(EXERCISE BRIEF): Go through the records and copy each line where the word "thumb" occurs.

(EXCERPTED DATA):
○ ○ ○ ○ ○ ○ ○

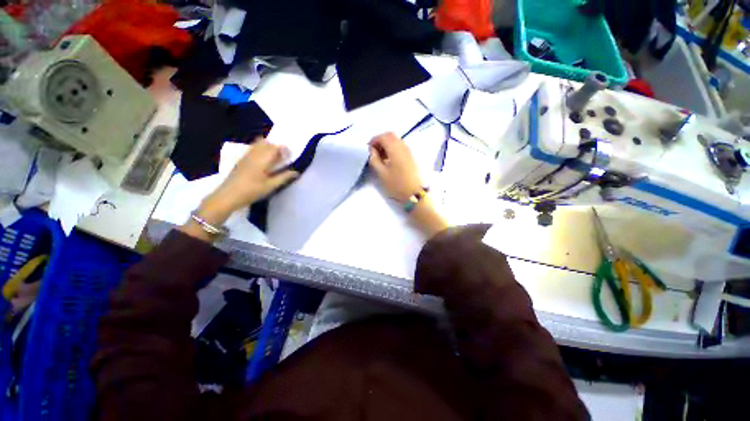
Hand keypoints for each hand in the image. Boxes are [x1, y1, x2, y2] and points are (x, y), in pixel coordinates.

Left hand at [209, 139, 298, 212]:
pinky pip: (253, 148)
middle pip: (267, 143)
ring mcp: (246, 156)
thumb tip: (296, 172)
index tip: (290, 156)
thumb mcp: (270, 186)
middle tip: (283, 157)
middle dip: (277, 147)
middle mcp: (254, 154)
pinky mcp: (241, 160)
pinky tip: (263, 161)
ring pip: (258, 144)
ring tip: (274, 158)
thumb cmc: (251, 191)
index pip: (275, 147)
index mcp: (262, 159)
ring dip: (268, 147)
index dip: (284, 149)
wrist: (228, 195)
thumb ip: (284, 177)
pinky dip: (261, 149)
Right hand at [369, 132, 447, 237]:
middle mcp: (403, 146)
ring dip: (387, 145)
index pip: (383, 137)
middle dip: (380, 141)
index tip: (368, 150)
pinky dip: (393, 149)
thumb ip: (374, 159)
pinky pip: (401, 147)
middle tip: (374, 152)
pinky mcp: (411, 157)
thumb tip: (372, 150)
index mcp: (395, 149)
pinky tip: (389, 161)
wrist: (415, 194)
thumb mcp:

○ ○ ○ ○ ○ ○ ○

(WRITTEN ANSWER):
thumb tip: (296, 172)
thumb mcp: (270, 186)
thumb cmc: (251, 191)
thumb ip: (284, 177)
thumb ip: (374, 159)
thumb tip: (372, 150)
thumb mcp:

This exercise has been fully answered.